Et si les idées comme les animaux avaient leur propre évolution? Et si les idées se sélectionnaient entre elles pour éliminer les plus faibles et reproduire les plus fortes comme dans la théorie d'évolution darwinienne?
Dans "Le Hasard et la Nécessité", en 1970, Jacques Monod émet l'hypothèse que les idées peuvent disposer d'une autonomie propre et, comme les êtres organiques, souhaiter se reproduire et se multiplier.
En 1976, dans "Le Gène égoïste", Richard Dawkins évoque le concept d'"Idéosphère". Cette idéosphère serait au monde des idées ce que la biosphère est au monde des animaux.
Dawkins écrit ainsi: "Lorsque vous plantez une idée fertile dans mon esprit, vous parasitez littéralement mon cerveau, le transformant en véhicule pour la propagation de cette idée". Et il cite à l'appui le concept de Dieu, une idée qui est née un beau jour et n'a plus cessé ensuite d'évoluer et de se propager, relayée et amplifiée par la parole, l'écriture, puis la musique, puis l'art, les prêtres la reproduisant et l'interprétant de façon à l'adapter à l'espace et au temps dans lesquels ils vivent.
Mais les idées, plus que les êtres vivants, mutent vite.
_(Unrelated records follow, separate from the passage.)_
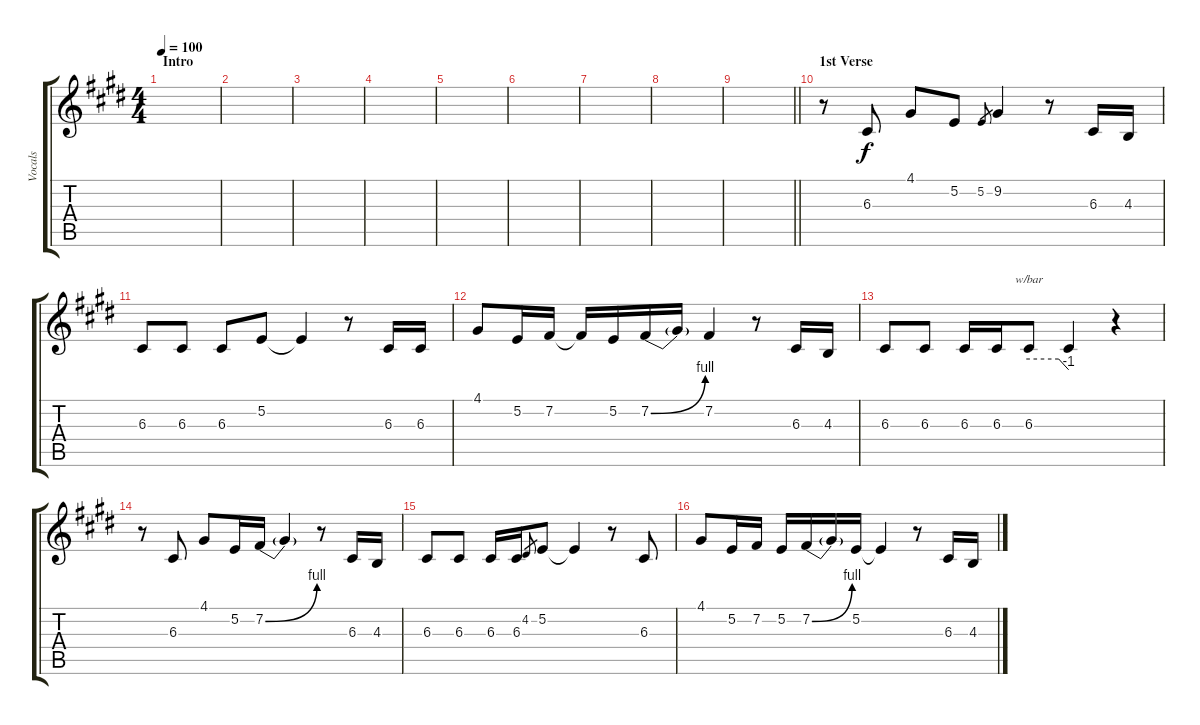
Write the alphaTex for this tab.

\track ("Vocals" "Vocals") {instrument lead6voice}
\staff {score tabs}
\tuning (E4 B3 G3 D3 A2 E2) {hide}
\ts (4 4)
\section ("" "Intro")
\tempo 100
\clef g2
\ks c#minor
|
|
|
|
|
|
|
|
\barLineRight lightlight
|
\section ("" "1st Verse")
r.8 6.3.8 4.1.8 5.2.8 5.2.8{gr} 9.2.4 r.8 6.3.16 4.3.16 |
6.3.8 6.3.8 6.3.8 5.2.8 5.2{t}.4 r.8 6.3.16 6.3.16 |
4.1.8 5.2.16 7.2.16 7.2{t}.16 5.2.16 7.2{be (bend 0 0 60 4)}.16 7.2{t}.16 7.2.4 r.8 6.3.16 4.3.16 |
6.3.8 6.3.8 6.3.16 6.3.16 6.3.8{tbe (custom default 0 0 45 0 60 -4)} 6.3{t}.4 r.4 |
r.8 6.3.8 4.1.8 5.2.16 7.2{be (bend 0 0 60 4)}.16 7.2{t}.4 r.8 6.3.16 4.3.16 |
6.3.8 6.3.8 6.3.16 6.3.16 4.2.8{gr} 5.2.8 5.2{t}.4 r.8 6.3.8 |
4.1.8 5.2.16 7.2.16 5.2.16 7.2{be (bend 0 0 60 4)}.16 7.2{t}.16 5.2.16 5.2{t}.4 r.8 6.3.16 4.3.16
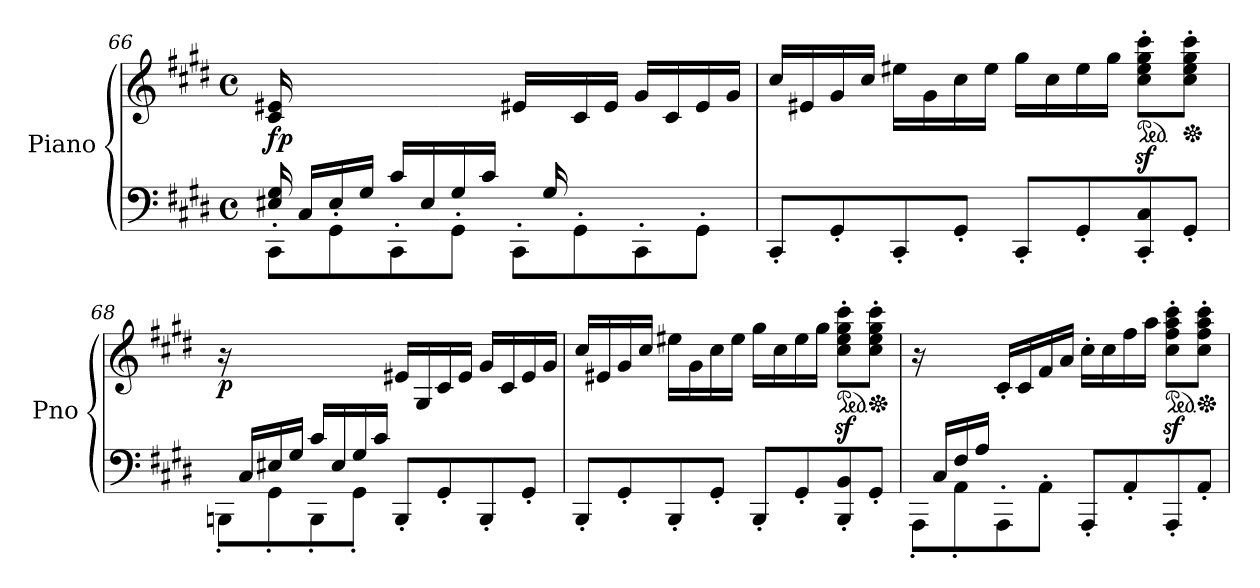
**kern	**kern	**dynam
*part1	*part1	*part1
*staff2	*staff1	*staff1/2
*I"Piano	*	*
*I'Pno	*	*
*clefF4	*clefG2	*
*k[f#c#g#d#]	*k[f#c#g#d#]	*
*M4/4	*M4/4	*
*met(c)	*met(c)	*
=66	=66	=66
*^	*	*
*	*^	*	*
!	!	!	!	!LO:DY:b
16ryy	16E#X/ 16G#/	8CC#'\L	16c#/ 16e#X/	fp
16C#/LL	2...ryy	.	4..ryy	.
16E#/	.	8GG#'\	.	.
16G#/JJ	.	.	.	.
16c#/LL	.	8CC#'\	.	.
16E#/	.	.	.	.
16G#/	.	8GG#'\J	.	.
16c#/JJ	.	.	.	.
16ryy	.	8CC#'\L	16e#X/LL	.
16G#/	.	.	16ryy	.
4.ryy	.	8GG#'\	16c#/	.
.	.	.	16e#/JJ	.
.	.	8CC#'\	16g#/LL	.
.	.	.	16c#/	.
.	.	8GG#'\J	16e#/	.
.	.	.	16g#/JJ	.
*v	*v	*v	*	*
=67	=67	=67
8CC#'/L	16cc#/LL	.
.	16e#X/	.
8GG#'/	16g#/	.
.	16cc#/JJ	.
8CC#'/	16ee#X\LL	.
.	16g#\	.
8GG#'/J	16cc#\	.
.	16ee#\JJ	.
8CC#'/L	16gg#\LL	.
.	16cc#\	.
8GG#'/	16ee#\	.
.	16gg#\JJ	.
*	*ped	*
8CC#/' 8C#/'	8cc#\z<' 8ee#\z<' 8gg#\z<' 8ccc#\z<'L	.
*	*Xped	*
8GG#'/J	8cc#\' 8ee#\' 8gg#\' 8ccc#\'J	.
!!LO:LB:g=z
=68	=68	=68
*^	*	*
!	!	!	!LO:DY:b
16ryy	8BBBn'\L	16r	p
16C#/LL	.	4..ryy	.
16E#X/	8GG#'\	.	.
16G#/JJ	.	.	.
16c#/LL	8BBB'\	.	.
16E#/	.	.	.
16G#/	8GG#'\J	.	.
16c#/JJ	.	.	.
2ryy	8BBB'/L	16e#X/LL	.
.	.	16G#/	.
.	8GG#'/	16c#/	.
.	.	16e#/JJ	.
.	8BBB'/	16g#/LL	.
.	.	16c#/	.
.	8GG#'/J	16e#/	.
.	.	16g#/JJ	.
*v	*v	*	*
=69	=69	=69
8BBB'/L	16cc#/LL	.
.	16e#X/	.
8GG#'/	16g#/	.
.	16cc#/JJ	.
8BBB'/	16ee#X\LL	.
.	16g#\	.
8GG#'/J	16cc#\	.
.	16ee#\JJ	.
8BBB'/L	16gg#\LL	.
.	16cc#\	.
8GG#'/	16ee#\	.
.	16gg#\JJ	.
*	*ped	*
8BBB/' 8BB/'	8cc#\z<' 8ee#\z<' 8gg#\z<' 8ccc#\z<'L	.
*	*Xped	*
8GG#'/J	8cc#\' 8ee#\' 8gg#\' 8ccc#\'J	.
=70	=70	=70
*^	*	*
16ryy	8AAA'\L	16r	.
16C#/LL	.	8.ryy	.
16F#/	8AA'\	.	.
16A/JJ	.	.	.
2.ryy	8AAA'\	16c#'/LL	.
.	.	16c#/	.
.	8AA'\J	16f#/	.
.	.	16a/JJ	.
.	8AAA'/L	16cc#'\LL	.
.	.	16cc#\	.
.	8AA'/	16ff#\	.
.	.	16aa\JJ	.
*	*	*ped	*
.	8AAA'/	8cc#\z<' 8ff#\z<' 8aa\z<' 8ccc#\z<'L	.
*	*	*Xped	*
.	8AA'/J	8cc#\' 8ff#\' 8aa\' 8ccc#\'J	.
*v	*v	*	*
=	=	=
*-	*-	*-
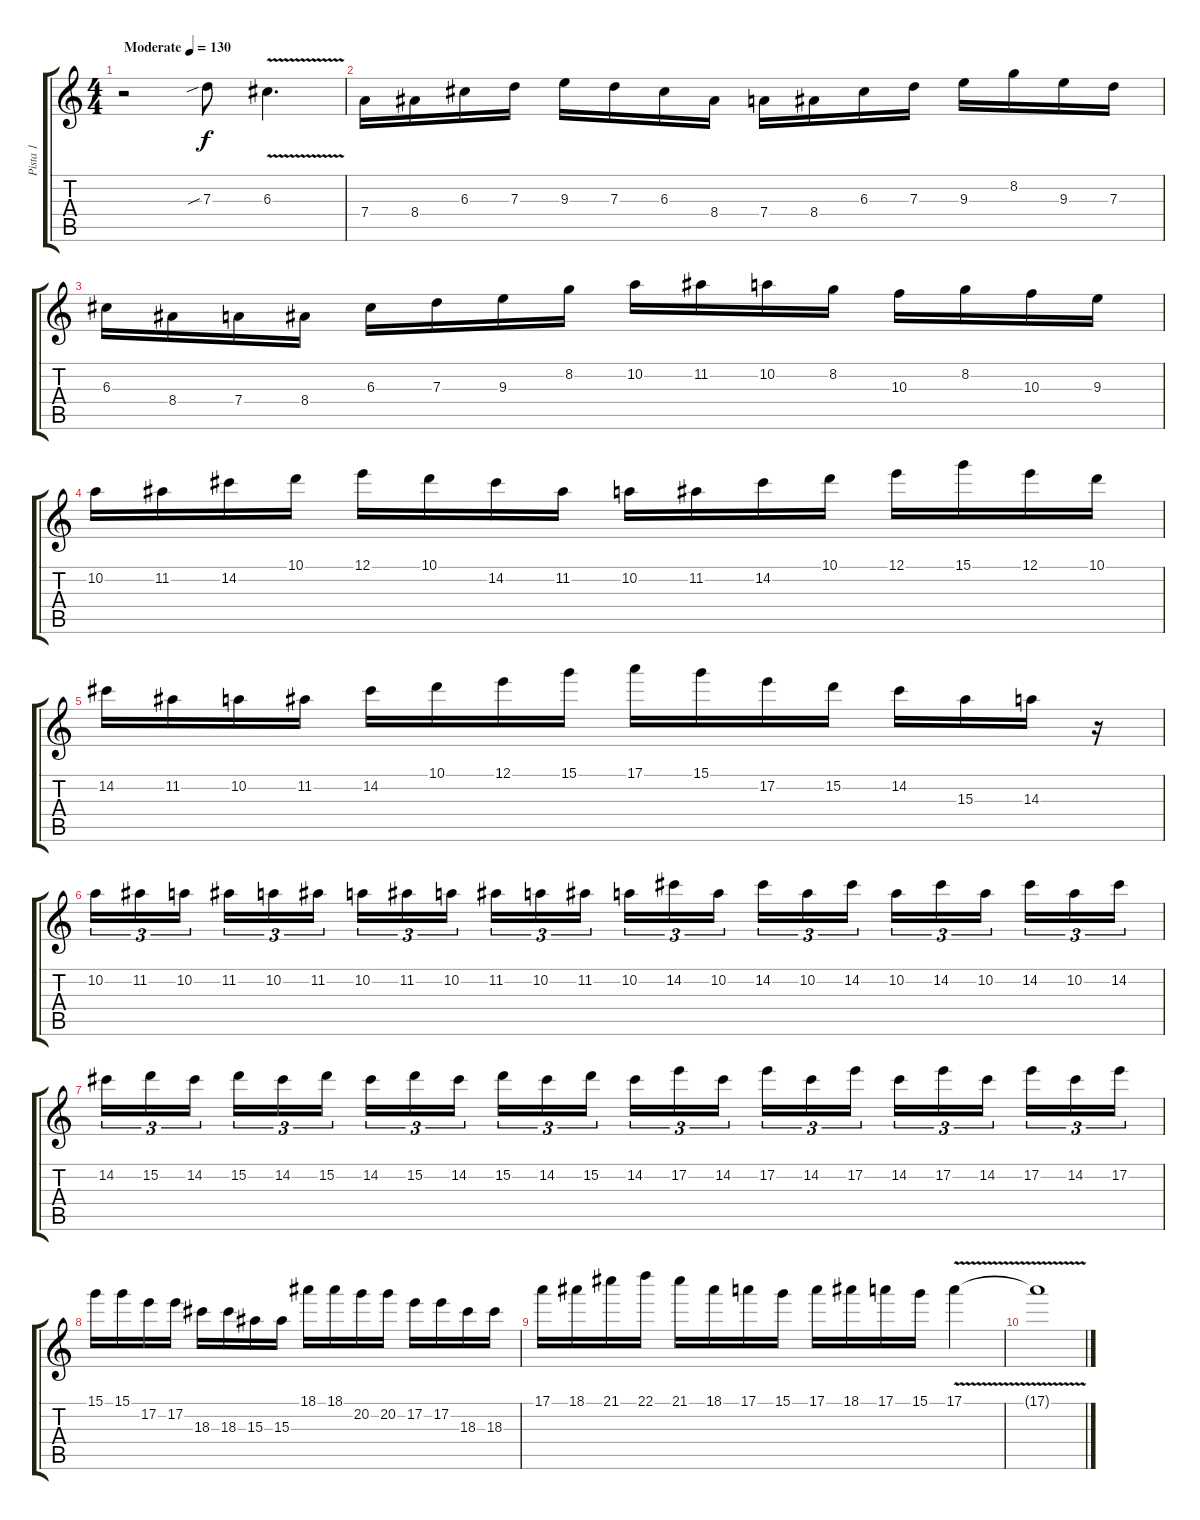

Par exemple l'idée de communisme, issue de l'esprit de Karl Marx, s'est répandue dans un temps très court dans l'espace jusqu'à toucher la moitié de la planète. Elle a évolué, a muté, puis s'est finalement réduite pour ne concerner que de moins en moins de personnes à la manière d'une espèce animale en voie de disparition.